Hi,
ids are just too convenient when you build some editor or in other use
cases where you want to modify an annotation but cannot keep the CAS. I
assume that changing the ids when storing the CAS could be OK.
We should at least try to support them and see how bad the performance
drop is.
Btw, I already have another use case where I use them: Applying ruta
rules directly on annotation objects in java code. Here, the address/id
is injected in the rule string and then resolved later again within the
ruta impl.
Ruta.matches(jcas, Ruta.inject("${PARTOF(Person)} NUM;", annotation))
This returns true if the given annotation if covered by a Person
annotation and is followed by a NUM annotation.

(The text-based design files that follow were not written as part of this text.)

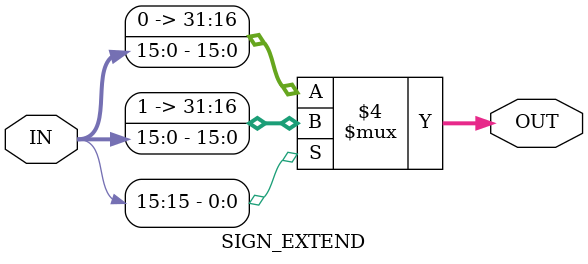
<source format=v>
`timescale 1ns/1ns

module SIGN_EXTEND
(
	input [15:0]IN,
	output reg [31:0]OUT
);

always @*
begin
	// Si es unsigned
	if (IN[15] == 1'b0)
	begin
		OUT <= {16'b0000000000000000, IN};
	end
	// Si es decimal
	else
	begin
		OUT <= {16'b1111111111111111, IN};
	end
end


endmodule : SIGN_EXTEND
</source>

I like to extend this functionality in ruta in future, and I do not see
how I can keep it without ids.
Best,
Peter
Am 08.09.2016 um 15:27 schrieb Marshall Schor:
> It seems that some (but not all) users really like and make use of
>
> * int "id"s that are stable and don't change due to loading/saving
> * to get "direct access" to FSs using these "id"s
> * want UIMA framework support for this
>
> I state this based on a history over time of multiple discussions on various
> lists, about this topic.
>
> Up to now, these users have been using internal data in V2 (the "address" in
> the
> low level representation), which is stable for some load/save operations but
> not
> others.
>
> Supporting this costs two things:
> * space - in each FS, for the int "id" and
> * space/time to hold and update a map from "id" to the FS for direct access.

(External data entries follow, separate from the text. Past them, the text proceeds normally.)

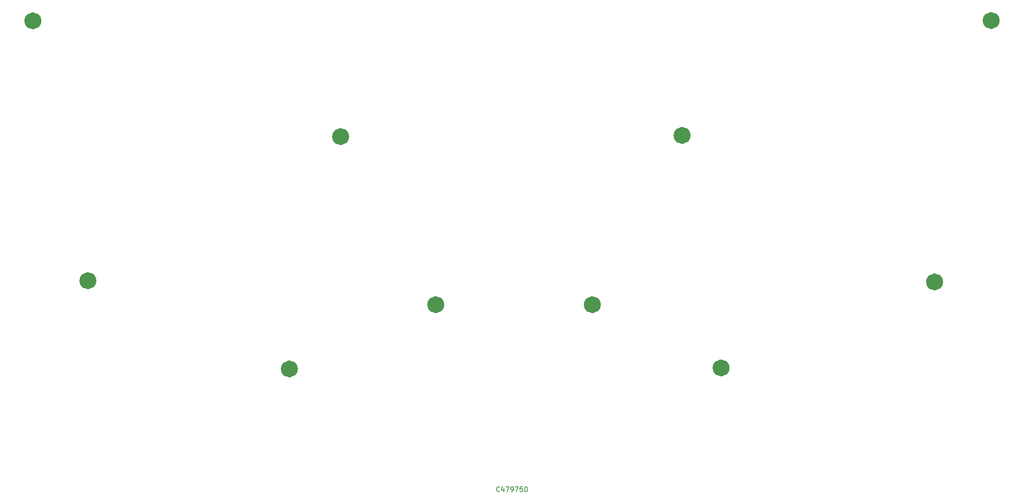
<source format=gbr>
%TF.GenerationSoftware,KiCad,Pcbnew,(6.0.4)*%
%TF.CreationDate,2022-10-16T13:45:35+02:00*%
%TF.ProjectId,Batreeq,42617472-6565-4712-9e6b-696361645f70,rev?*%
%TF.SameCoordinates,Original*%
%TF.FileFunction,Other,Comment*%
%FSLAX46Y46*%
G04 Gerber Fmt 4.6, Leading zero omitted, Abs format (unit mm)*
G04 Created by KiCad (PCBNEW (6.0.4)) date 2022-10-16 13:45:35*
%MOMM*%
%LPD*%
G01*
G04 APERTURE LIST*
%ADD10C,0.150000*%
%ADD11C,1.750000*%
G04 APERTURE END LIST*
D10*
%TO.C,J1*%
X147335725Y-136523218D02*
X147288106Y-136570837D01*
X147145249Y-136618456D01*
X147050011Y-136618456D01*
X146907154Y-136570837D01*
X146811916Y-136475599D01*
X146764297Y-136380361D01*
X146716678Y-136189885D01*
X146716678Y-136047028D01*
X146764297Y-135856552D01*
X146811916Y-135761314D01*
X146907154Y-135666076D01*
X147050011Y-135618456D01*
X147145249Y-135618456D01*
X147288106Y-135666076D01*
X147335725Y-135713695D01*
X148192868Y-135951790D02*
X148192868Y-136618456D01*
X147954773Y-135570837D02*
X147716678Y-136285123D01*
X148335725Y-136285123D01*
X148621440Y-135618456D02*
X149288106Y-135618456D01*
X148859535Y-136618456D01*
X149716678Y-136618456D02*
X149907154Y-136618456D01*
X150002392Y-136570837D01*
X150050011Y-136523218D01*
X150145249Y-136380361D01*
X150192868Y-136189885D01*
X150192868Y-135808933D01*
X150145249Y-135713695D01*
X150097630Y-135666076D01*
X150002392Y-135618456D01*
X149811916Y-135618456D01*
X149716678Y-135666076D01*
X149669059Y-135713695D01*
X149621440Y-135808933D01*
X149621440Y-136047028D01*
X149669059Y-136142266D01*
X149716678Y-136189885D01*
X149811916Y-136237504D01*
X150002392Y-136237504D01*
X150097630Y-136189885D01*
X150145249Y-136142266D01*
X150192868Y-136047028D01*
X150526202Y-135618456D02*
X151192868Y-135618456D01*
X150764297Y-136618456D01*
X152050011Y-135618456D02*
X151573821Y-135618456D01*
X151526202Y-136094647D01*
X151573821Y-136047028D01*
X151669059Y-135999409D01*
X151907154Y-135999409D01*
X152002392Y-136047028D01*
X152050011Y-136094647D01*
X152097630Y-136189885D01*
X152097630Y-136427980D01*
X152050011Y-136523218D01*
X152002392Y-136570837D01*
X151907154Y-136618456D01*
X151669059Y-136618456D01*
X151573821Y-136570837D01*
X151526202Y-136523218D01*
X152716678Y-135618456D02*
X152811916Y-135618456D01*
X152907154Y-135666076D01*
X152954773Y-135713695D01*
X153002392Y-135808933D01*
X153050011Y-135999409D01*
X153050011Y-136237504D01*
X153002392Y-136427980D01*
X152954773Y-136523218D01*
X152907154Y-136570837D01*
X152811916Y-136618456D01*
X152716678Y-136618456D01*
X152621440Y-136570837D01*
X152573821Y-136523218D01*
X152526202Y-136427980D01*
X152478583Y-136237504D01*
X152478583Y-135999409D01*
X152526202Y-135808933D01*
X152573821Y-135713695D01*
X152621440Y-135666076D01*
X152716678Y-135618456D01*
X147335725Y-136519218D02*
X147288106Y-136566837D01*
X147145249Y-136614456D01*
X147050011Y-136614456D01*
X146907154Y-136566837D01*
X146811916Y-136471599D01*
X146764297Y-136376361D01*
X146716678Y-136185885D01*
X146716678Y-136043028D01*
X146764297Y-135852552D01*
X146811916Y-135757314D01*
X146907154Y-135662076D01*
X147050011Y-135614456D01*
X147145249Y-135614456D01*
X147288106Y-135662076D01*
X147335725Y-135709695D01*
X148192868Y-135947790D02*
X148192868Y-136614456D01*
X147954773Y-135566837D02*
X147716678Y-136281123D01*
X148335725Y-136281123D01*
X148621440Y-135614456D02*
X149288106Y-135614456D01*
X148859535Y-136614456D01*
X149716678Y-136614456D02*
X149907154Y-136614456D01*
X150002392Y-136566837D01*
X150050011Y-136519218D01*
X150145249Y-136376361D01*
X150192868Y-136185885D01*
X150192868Y-135804933D01*
X150145249Y-135709695D01*
X150097630Y-135662076D01*
X150002392Y-135614456D01*
X149811916Y-135614456D01*
X149716678Y-135662076D01*
X149669059Y-135709695D01*
X149621440Y-135804933D01*
X149621440Y-136043028D01*
X149669059Y-136138266D01*
X149716678Y-136185885D01*
X149811916Y-136233504D01*
X150002392Y-136233504D01*
X150097630Y-136185885D01*
X150145249Y-136138266D01*
X150192868Y-136043028D01*
X150526202Y-135614456D02*
X151192868Y-135614456D01*
X150764297Y-136614456D01*
X152050011Y-135614456D02*
X151573821Y-135614456D01*
X151526202Y-136090647D01*
X151573821Y-136043028D01*
X151669059Y-135995409D01*
X151907154Y-135995409D01*
X152002392Y-136043028D01*
X152050011Y-136090647D01*
X152097630Y-136185885D01*
X152097630Y-136423980D01*
X152050011Y-136519218D01*
X152002392Y-136566837D01*
X151907154Y-136614456D01*
X151669059Y-136614456D01*
X151573821Y-136566837D01*
X151526202Y-136519218D01*
X152716678Y-135614456D02*
X152811916Y-135614456D01*
X152907154Y-135662076D01*
X152954773Y-135709695D01*
X153002392Y-135804933D01*
X153050011Y-135995409D01*
X153050011Y-136233504D01*
X153002392Y-136423980D01*
X152954773Y-136519218D01*
X152907154Y-136566837D01*
X152811916Y-136614456D01*
X152716678Y-136614456D01*
X152621440Y-136566837D01*
X152573821Y-136519218D01*
X152526202Y-136423980D01*
X152478583Y-136233504D01*
X152478583Y-135995409D01*
X152526202Y-135804933D01*
X152573821Y-135709695D01*
X152621440Y-135662076D01*
X152716678Y-135614456D01*
%TO.C,H10*%
D11*
X167322346Y-98056076D02*
G75*
G03*
X167322346Y-98056076I-875000J0D01*
G01*
%TO.C,H8*%
X249496075Y-39434330D02*
G75*
G03*
X249496075Y-39434330I-875000J0D01*
G01*
%TO.C,H9*%
X135064343Y-98056079D02*
G75*
G03*
X135064343Y-98056079I-875000J0D01*
G01*
%TO.C,H3*%
X193848895Y-111098068D02*
G75*
G03*
X193848895Y-111098068I-875000J0D01*
G01*
%TO.C,H6*%
X115452344Y-63386078D02*
G75*
G03*
X115452344Y-63386078I-875000J0D01*
G01*
%TO.C,H2*%
X104885023Y-111310117D02*
G75*
G03*
X104885023Y-111310117I-875000J0D01*
G01*
%TO.C,H1*%
X63382345Y-93104077D02*
G75*
G03*
X63382345Y-93104077I-875000J0D01*
G01*
%TO.C,H7*%
X185810343Y-63132079D02*
G75*
G03*
X185810343Y-63132079I-875000J0D01*
G01*
%TO.C,H5*%
X52045667Y-39497354D02*
G75*
G03*
X52045667Y-39497354I-875000J0D01*
G01*
%TO.C,H4*%
X237840997Y-93358077D02*
G75*
G03*
X237840997Y-93358077I-875000J0D01*
G01*
%TD*%
M02*

</source>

> This map would likely have "weak references" (an additional Java Object
> overhead
> per FS) to permit GC to work. (The use of weak refs could be an option, as
> well).
>
> We could support such a thing in V3 based on some pipeline setting (e.g. using
> additionalParameters options); this would permit freeing the use of internal
> id's etc., to be more just for internal use.
>
> Is this a reasonable description of this "use case"? Does it seem reasonable
> for
> V3 to support such a thing?
>
> -Marshall
>
>
> On 9/2/2016 1:56 PM, Richard Eckart de Castilho wrote:
>> See comment at end of mail.
>>
>> On 02.09.2016, at 15:18, Marshall Schor <[email protected]> wrote:
>>> To go from an ID to an FS is not generally possible, because normally, the
>>> framework doesn't keep this association. There are exceptions though, the
>>> main
>>> ones being:
>>>
>>> a) If you use low level CAS Apis to create FSs, the API returns the ID,
>>> which
>>> means, that a GC that happens right after the API returns would garbage
>>> collect
>>> the FS because at that point, nothing is "holding on" to any reference
>>> (it's not
>>> in any index). To prevent this, the low level create FS methods add the FS
>>> to a
>>> map which goes from ID -> FS, and thus "holds onto" the FS, preventing
>>> Garbage
>>> collection.
>>>
>>> b) Another case where this happens is when PEARs are used; in this case the
>>> FSs
>>> involved with PEAR "trampoline" FSs end up being in similar maps.
>>>
>>> Both of these approaches of course disable a feature of V3 - namely, that
>>> unrefererenced FSs can be garbage collected.
>>>
>>> ...
>>>
>>> There is an API in the V3 CASImpl, getFsFromId(int) and also
>>> getFsFromId_checked(int), which retrieves the associated FS, given the ID,
>>> or
>>> returns null (or throws an exception) if it isn't in the table. Most FSs
>>> created normally, won't be in the table.
>> Can we do this? -> As soon as an FS has been added to an index or is being
>> referenced from another FS, its ID should be resolvable to the respective FS.
>>
>> When an FS is in an index or being referred by another FS, it cannot be
>> garbage collected anyway. The CAS could maintain a lookup using weak
>> references to provides a central place to look up such FSes via their IDs
>> without preventing garbage collection.
>>
>> WebAnno remembers the ID of every FS rendered on screen. When the user makes
>> an action, we load the CAS from disk and then look up the ID to retrieve the
>> FS. We do not keep the CAS in memory all the time. If we would have to scan
>> the whole CAS for the FS with a given ID, it would have probably a serious
>> performance impact.
>>
>> Cheers,
>>
>> -- Richard